La storia indica che la prima santa a sperimentare il fenomeno dell’incorruttibilità è stata Santa Cecilia, la patrona dei musicisti. Non si conosce l’anno della sua nascita, ma si ritiene che sia morta verso il 177 d.C..

Cecilia apparteneva a una famiglia romana ricca e in vista, che nonostante il desiderio della ragazza di rimanere vergine la offrì in matrimonio a un giovane di nome Valeriano. La prima notte di nozze, Cecilia riuscì a convincere il marito a rispettare il suo voto di verginità, e poi lo convertì alla fede quando egli venne favorito da una visione del suo angelo custode. Valeriano e suo fratello Tiburzio, anch’egli convertito da Cecilia, vennero perseguitati ed esortati a rinunciare alla religione cristiana. Visto che entrambi si rifiutarono eroicamente di farlo, furono decapitati e seppelliti lungo la Via Appia. Cecilia venne arrestata per aver sepolto i loro corpi, e per questo “crimine” dovette scegliere
tra fare sacrifici agli dèi pagani e affrontare la morte. Cecilia ribadì la sua fede e preferì la via del martirio.

Per via della sua nobiltà e della sua giovinezza, i suoi aguzzini decisero di giustiziarla in segreto, per evitare le prevedibili critiche del popolo. Cecilia venne chiusa nel bagno della sua casa per morire asfissiata dai vapori d’acqua. Rimase un giorno e una notte interi in quell’ambiente soffocante, senza che le avvenisse qualcosa di male.

Venne allora inviato un boia esperto per decapitarla, ma mancandogli il coraggio di uccidere una donna così giovane e bella non riuscì a tagliarle la testa con i tre colpi previsti dalla legge. L’aguzzino fuggì, lasciando la santa sul pavimento della stanza da bagno, viva e completamente cosciente, con la testa tagliata a metà. Adagiata sul fianco destro, con le mani giunte in preghiera, girò il viso verso terra e continuò a pregare così per tre giorni e tre notti. La posizione delle dita, tre della mano destra distese e uno della sinistra, furono la sua ultima e silenziosa professione di fede nella Santissima Trinità.

Dettaglio della statua di Santa Cecilia di Stefano Maderno.

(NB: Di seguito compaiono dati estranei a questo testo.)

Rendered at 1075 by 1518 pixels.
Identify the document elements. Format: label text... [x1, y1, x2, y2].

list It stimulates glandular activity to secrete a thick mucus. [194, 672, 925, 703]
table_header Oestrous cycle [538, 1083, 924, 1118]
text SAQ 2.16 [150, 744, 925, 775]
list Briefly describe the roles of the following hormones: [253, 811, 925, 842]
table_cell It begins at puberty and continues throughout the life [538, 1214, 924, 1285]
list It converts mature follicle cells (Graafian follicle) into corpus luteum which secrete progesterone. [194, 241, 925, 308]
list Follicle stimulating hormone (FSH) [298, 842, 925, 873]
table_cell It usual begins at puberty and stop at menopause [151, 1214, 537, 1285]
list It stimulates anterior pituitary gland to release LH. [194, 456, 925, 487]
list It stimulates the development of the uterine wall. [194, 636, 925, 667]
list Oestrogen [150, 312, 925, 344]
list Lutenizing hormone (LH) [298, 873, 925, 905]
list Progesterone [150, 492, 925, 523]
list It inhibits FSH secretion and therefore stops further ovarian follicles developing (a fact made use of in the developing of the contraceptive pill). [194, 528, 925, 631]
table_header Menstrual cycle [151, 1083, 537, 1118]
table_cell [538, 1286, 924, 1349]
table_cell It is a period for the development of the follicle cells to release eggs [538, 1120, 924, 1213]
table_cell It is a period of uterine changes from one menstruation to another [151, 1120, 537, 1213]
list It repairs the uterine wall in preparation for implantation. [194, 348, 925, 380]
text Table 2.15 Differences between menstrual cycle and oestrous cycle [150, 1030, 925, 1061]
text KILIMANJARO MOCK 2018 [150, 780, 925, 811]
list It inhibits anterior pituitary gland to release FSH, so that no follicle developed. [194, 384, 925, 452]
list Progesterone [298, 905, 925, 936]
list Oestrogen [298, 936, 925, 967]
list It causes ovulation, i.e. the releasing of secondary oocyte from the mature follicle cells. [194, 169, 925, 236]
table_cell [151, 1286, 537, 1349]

I primi cristiani vestirono il corpo della martire con una ricca tunica di seta e d’oro, e la deposero in una bara di cipresso nella stessa posizione in cui era morta. Ai suoi piedi furono collocati le coperte e i panni di lino usati per raccoglierne il sangue. Fu sepolta nelle catacombe di San Callisto da un vescovo di nome Urbano, che aveva battezzato suo marito e suo cognato.